Other members of the multidisciplinary team are Arpit Jain, a finance major and company CFO; Syed Faizan and Syed Kumail, computer engineering majors and the company’s Director of Operations and Director of Product Development, respectively; and Mohammed Al Najjar, an industrial engineering major and Hydroot’s Director of HR.

Speaking on the importance of such opportunities for students, Rose Armour, Head of AUS Sustainability, said: “I have been continually impressed with the Hydroot team and their dedication to this project. They approached the AUS Sustainability Office during their research phase. It is great to see a multidisciplinary team of students working to address real-world sustainability challenges. It really exemplifies the role the Sustainability Office sees for AUS graduates; they are our link to the future. We strive for all of our students to graduate with a sustainable mindset, allowing them to address sustainability issues in their professional and personal decision making."

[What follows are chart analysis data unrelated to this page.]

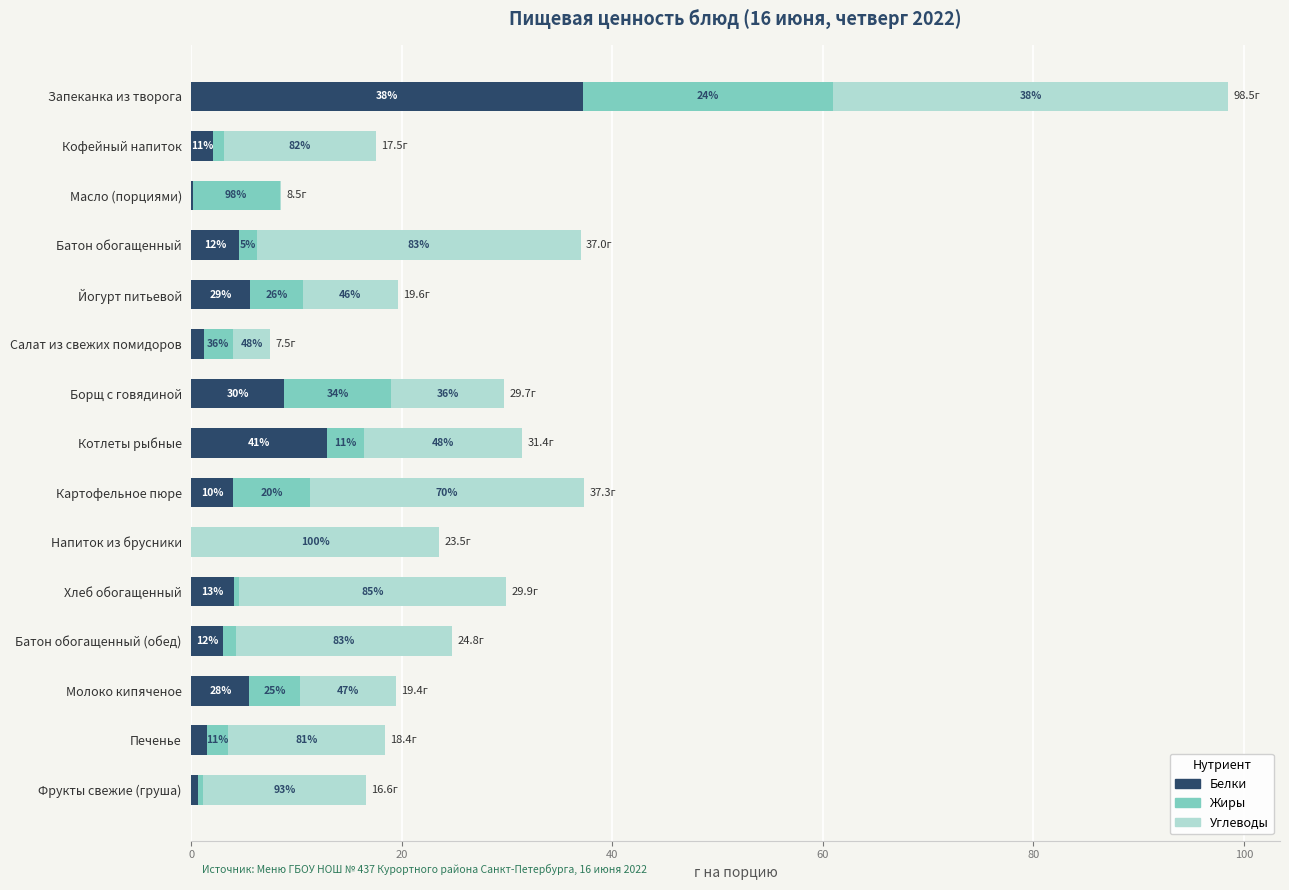

Reading left to right, what are all the values shown in this chart?

Белки: 37.2	2.0	0.1	4.5	5.6	1.2	8.8	12.9	3.9	0.0	4.0	3.0	5.5	1.5	0.6
Жиры: 23.8	1.1	8.3	1.7	5.0	2.7	10.2	3.5	7.4	0.0	0.5	1.2	4.8	2.0	0.5
Углеводы: 37.5	14.4	0.1	30.8	9.0	3.6	10.7	15.0	26.0	23.5	25.4	20.6	9.1	14.9	15.5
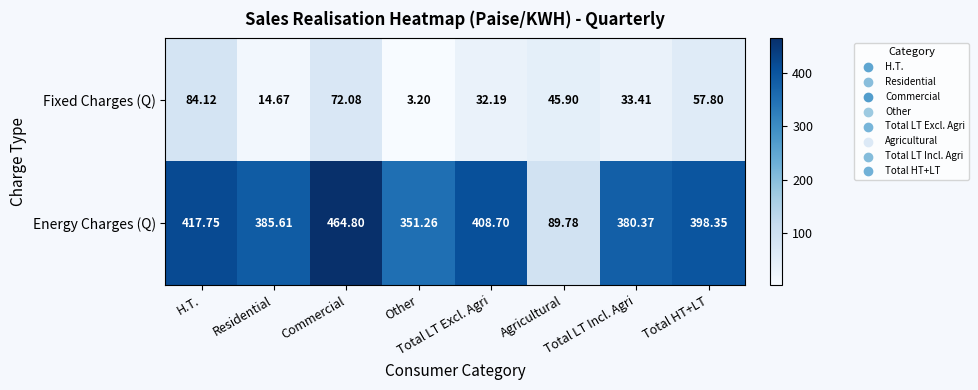

Which series has the largest range (max minus min)?

Energy Charges (Q)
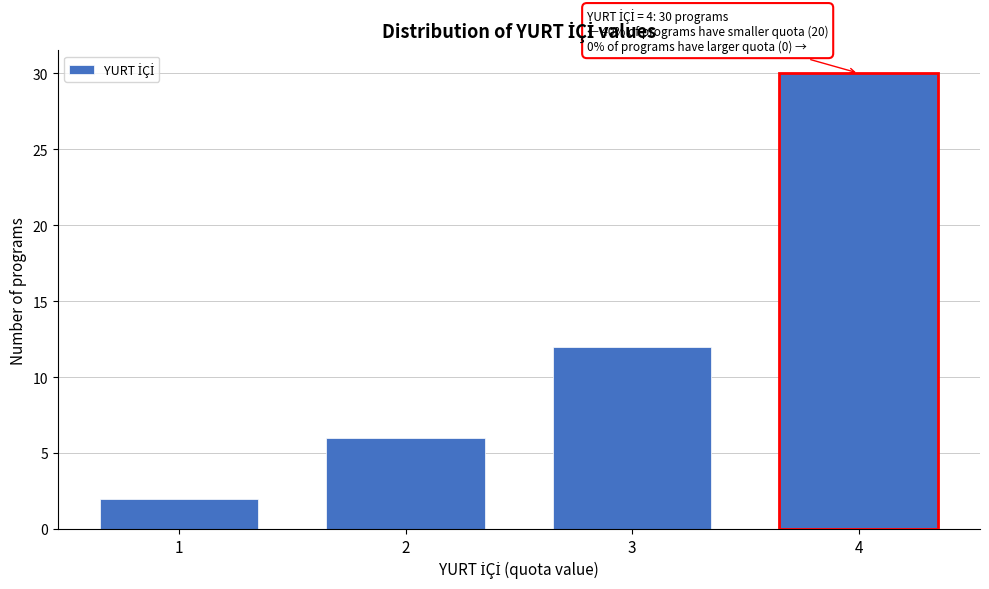

Reading left to right, extract all data points from this chart.

1=2	2=6	3=12	4=30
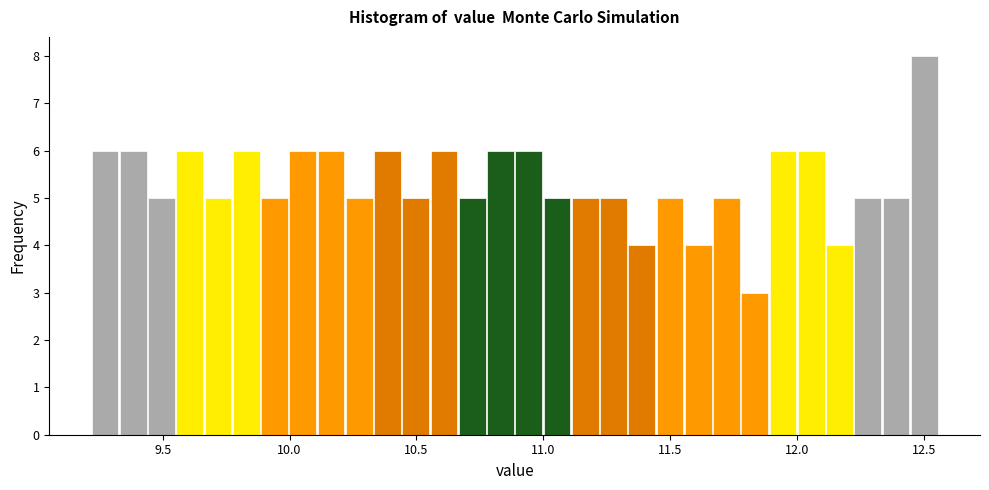

Around what value on the x-axis is the tallest bar? Give the approximate position of its centre, as read against the axis.

12.50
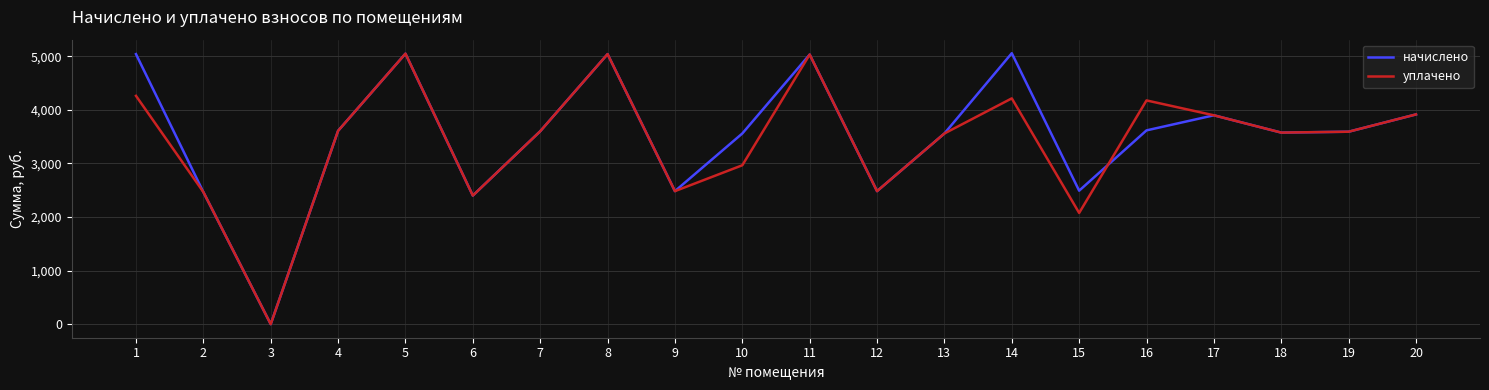

At which label does уплачено first exceed 3601?

1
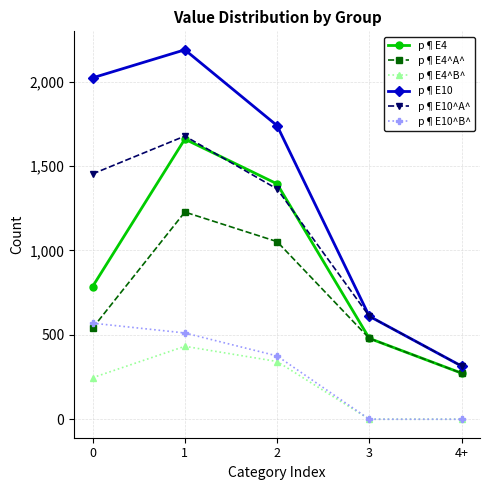

The value of p¶E10^B^ at 4+ is 209. True or false?

False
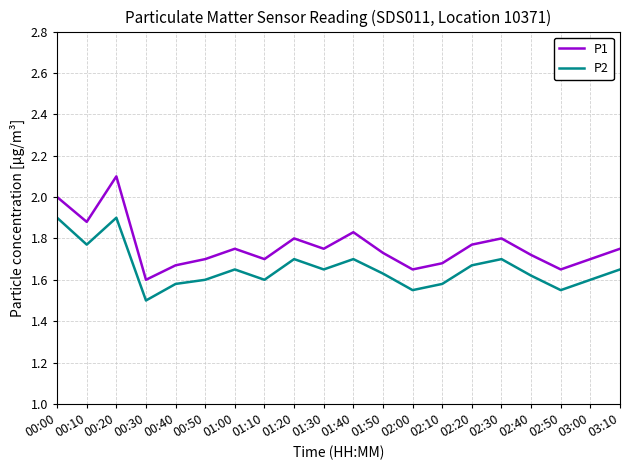

What position from the left is 01:30?

10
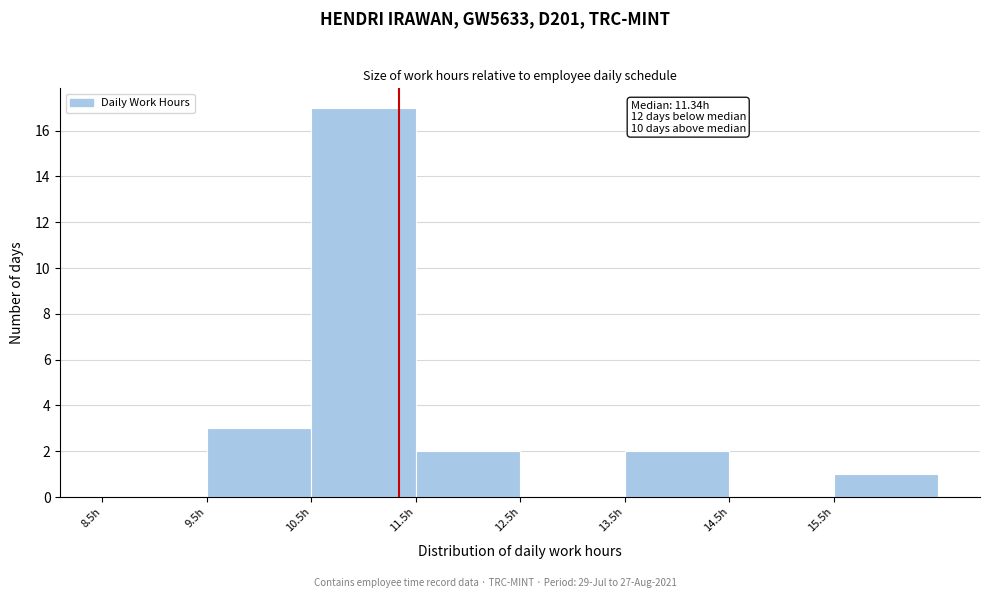

Over which range of the x-axis is the bar tallest?

10.5 to 11.5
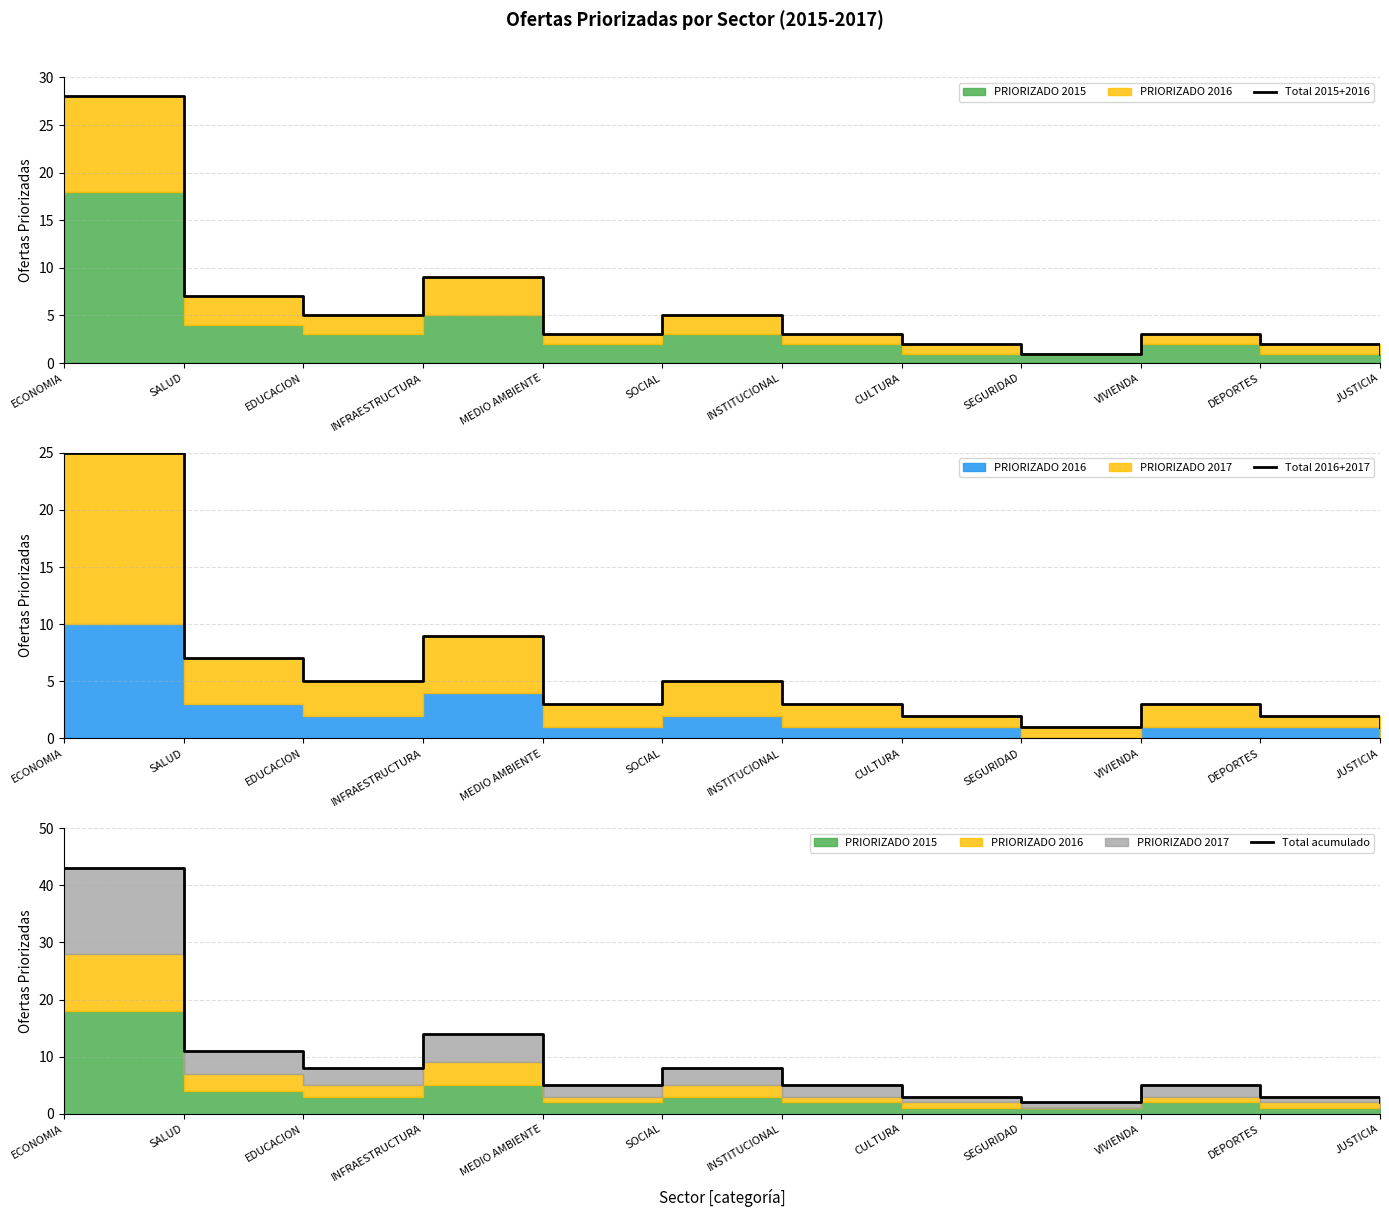

Where is Total acumulado nearest to the value 22?

INFRAESTRUCTURA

AUS is widely recognised for its sustainability initiatives and is the MENA region's best performing university in the Association for the Advancement of Sustainability in Higher Education’s Sustainability Tracking, Assessment and Rating System. In 2020, AUS became the Gulf region's first university to begin to ban single-use plastics across its campus, with all campus vendors banned from selling plastic water containers holding less than 500 millimeters of water. The plastics-ban initiative followed the launch of the university’s new Engineering and Sciences Building, which was awarded the highly sought after 2 Pearl rating by Estidama, a sustainable development initiative of the Abu Dhabi Urban Planning Council. AUS also received the Green Audit Award as part of the Abu Dhabi Environmental Agency’s Sustainable Campus Initiative for university students.